Gender’s administrative life—its checkboxes, its forced declarations, its protocols of legibility—is not an unfortunate add‑on to an otherwise neutral social order; it is a colonial technique of world‑making, a way modernity learned to sort bodies into governable units and then pretend that sorting is nature. As María Lugones puts it with the kind of bluntness that should make us shudder: “As Eurocentered, global capitalism was constituted through colonization, gender differentials were introduced where there were none”—which is to say that “gender” does not arrive as description but as imposition, an export of rule that retrofits worlds into the colonial archive’s preferred binaries.

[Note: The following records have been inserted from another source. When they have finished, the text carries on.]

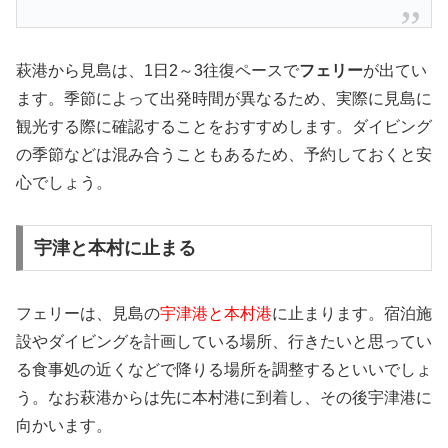
萩港から見島は、1日2～3往復ペースで
フェリー
が出てい
ます。季節によって出発時間が異なるため、実際に見島に
観光する際に確認することをおすすめします。ダイビング
の季節などは混み合うこともあるため、予約しておくと安
心でしょう。
宇津と本村に止まる
フェリーは、見島の
宇津港と本村港
に止まります。宿泊施
設やダイビングを計画している場所、行きたいと思ってい
る食事処の近くなどで降りる場所を調整するといいでしょ
う。なお萩港からは先に本村港に到着し、その後宇津港に
向かいます。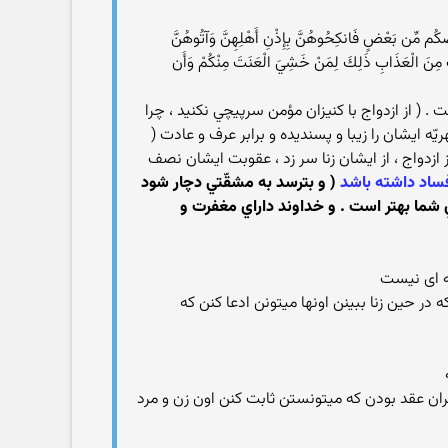
عْضُكُم مِّن بَعْضٍ فَانكِحُوهُنَّ بِإِذْنِ أَهْلِهِنَّ وَآتُوهُنَّ
تِ مِنَ الْعَذَابِ ذَلِكَ لِمَنْ خَشِيَ الْعَنَتَ مِنْكُمْ وَأَن
ت . ( از ازدواج با كنيزان مؤمن سرپيچي نكنيد ، چرا
يّه ايشان را زيبا و پسنديده و برابر عرف و عادت (
 از ازدواج ، از ايشان زنا سر زد ، عقوبت ايشان نصف
 فساد داشته باشد
( و بترسد به مشقّتي دچار شود
براي شما بهتر است . و خداوند داراي مغفرت و
ر حین زنا ببینن اونها میتونن ادعا کنن که
ران عقد بودن که میتونستن ثابت کنن اون زن و مرد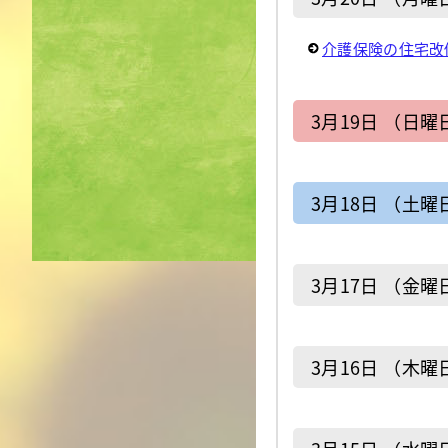
介護保険の住宅改
3月19日 （日曜
3月18日 （土曜
3月17日 （金曜
3月16日 （木曜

And because coloniality is not merely historical but ongoing, gender’s “truth” is continually re-secured by the classificatory appetite that empire trained into the mundane: the demand that people be locatable, nameable, administrable—so that governance can proceed smoothly and violence can be filed under procedure.
Gender is also, inseparably, white supremacist. This is the case not simply because white people do gender “badly” or harmfully, but because whiteness has historically required gender as part of its civilizational sorting, its way of deciding who counts as properly human and who must be rendered aberrant, fungible, or ungenderable. The binary is neither universal nor inevitable but a racial technology—one that must be enforced precisely because it is not “naturally” there. And this is why whiteness panics at nonbinary, because it is more than this “new identity”; perhaps it emerges as methodological sabotage: to refuse gender is to refuse a pillar of the racial order’s common sense, the very “natural law” look that whiteness depends on to keep its categories from looking like what they are—statecraft, not truth. If nonbinary life is gender’s abolition, it is also (and must be) an abolitionist disturbance of the white supremacist fantasy that the world has always already been neatly divided this way.

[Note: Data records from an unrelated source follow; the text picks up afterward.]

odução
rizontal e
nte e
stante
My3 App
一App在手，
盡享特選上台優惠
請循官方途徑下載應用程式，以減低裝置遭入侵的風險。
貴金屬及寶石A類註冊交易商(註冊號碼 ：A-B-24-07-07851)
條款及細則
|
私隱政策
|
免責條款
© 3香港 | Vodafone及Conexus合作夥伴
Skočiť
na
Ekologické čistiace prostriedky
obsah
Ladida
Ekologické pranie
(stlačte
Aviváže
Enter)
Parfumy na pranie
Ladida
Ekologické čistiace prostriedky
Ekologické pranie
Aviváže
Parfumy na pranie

Gender, at base, is not the hero we want or need. It is, in so many ways, the villain who has convinced us that it carries our best interest in mind.

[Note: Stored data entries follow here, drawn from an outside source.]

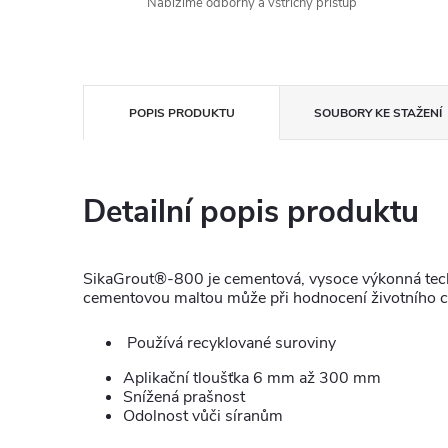
Nabízíme odborný a vstřícný přístup
POPIS PRODUKTU
SOUBORY KE STAŽENÍ
Detailní popis produktu
SikaGrout®-800 je cementová, vysoce výkonná techn
cementovou maltou může při hodnocení životního cy
Používá recyklované suroviny
Aplikační tloušťka 6 mm až 300 mm
Snížená prašnost
Odolnost vůči síranům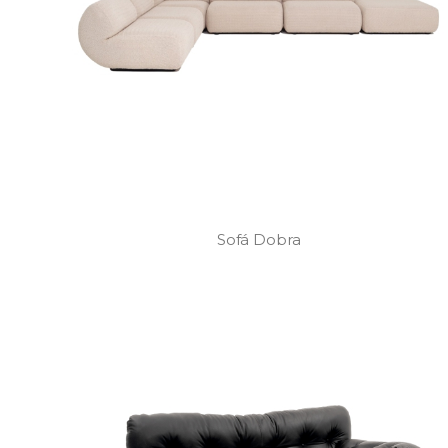
Sofá Dobra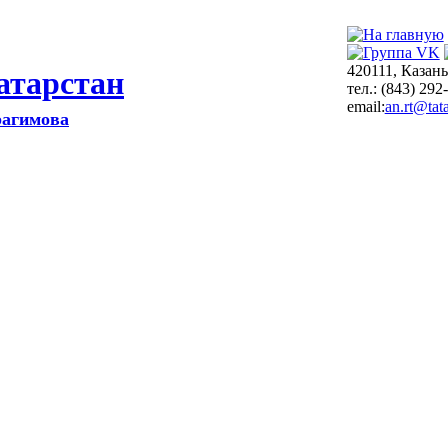
420111, Казань
атарстан
тел.: (843) 292
email:
an.rt@tata
рагимова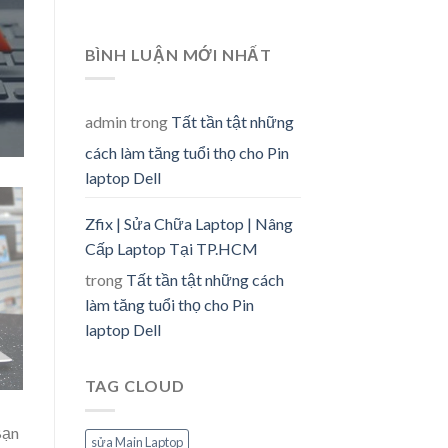
BÌNH LUẬN MỚI NHẤT
admin
trong
Tất tần tật những
cách làm tăng tuổi thọ cho Pin
laptop Dell
Zfix | Sửa Chữa Laptop | Nâng
Cấp Laptop Tại TP.HCM
trong
Tất tần tật những cách
làm tăng tuổi thọ cho Pin
laptop Dell
TAG CLOUD
Bạn
sửa Main Laptop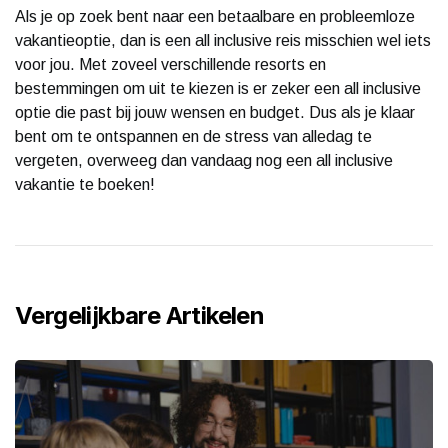
Als je op zoek bent naar een betaalbare en probleemloze
vakantieoptie, dan is een all inclusive reis misschien wel iets
voor jou. Met zoveel verschillende resorts en
bestemmingen om uit te kiezen is er zeker een all inclusive
optie die past bij jouw wensen en budget. Dus als je klaar
bent om te ontspannen en de stress van alledag te
vergeten, overweeg dan vandaag nog een all inclusive
vakantie te boeken!
Vergelijkbare Artikelen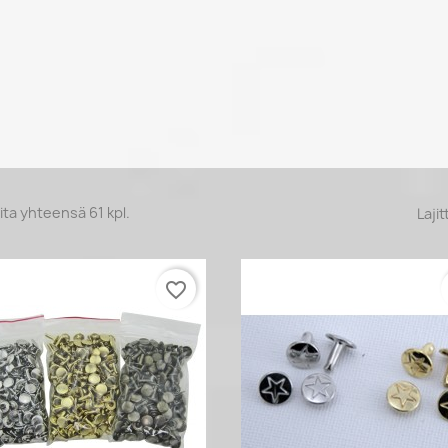
ita yhteensä 61 kpl.
Lajit
favorite_border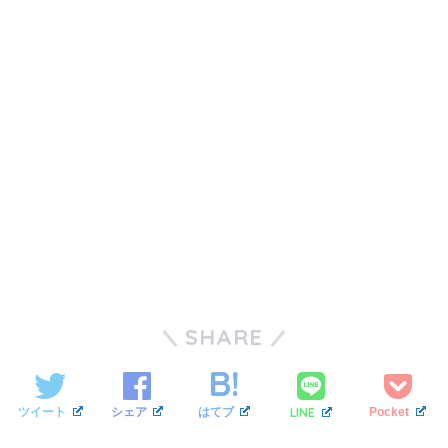
SHARE
LINE
ツイート
シェア
はてブ
Pocket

On these grounds, nonbinary is decidedly not another kind of gender or a muted place in the middle of binaristic genders. Nonbinary as a kind of gritty consciousness and way of life, as it were, asks us to think of it as a mode of non-prescriptive coalition. This consciousness is more than merely being knowledgeable about the purported class that one is or occupies. Such a position is always arbitrary and developed, regulated, and imbued with meaning by a capitalist system, so we are not to end there, venerating a position that supposedly makes us like one another. A radical consciousness, in this iteration of its relation to nonbinary, might not be that we are all nonbinary, identifying with it and possessing similar sartorial styles; for nonbinary to be a kind of coalitional, radical disaffection from gender comes not from this identification with one another as nonbinary but from a disaffection from, desire for the vitiation of, and irreverence toward gender that nonbinary, in this arrangement of the world, names. In other words, one need not be or look the same as other enbies, nor feel one’s (non)gender in the same way; one need only to move and move and move away from gender as the grounds on which you move toward others.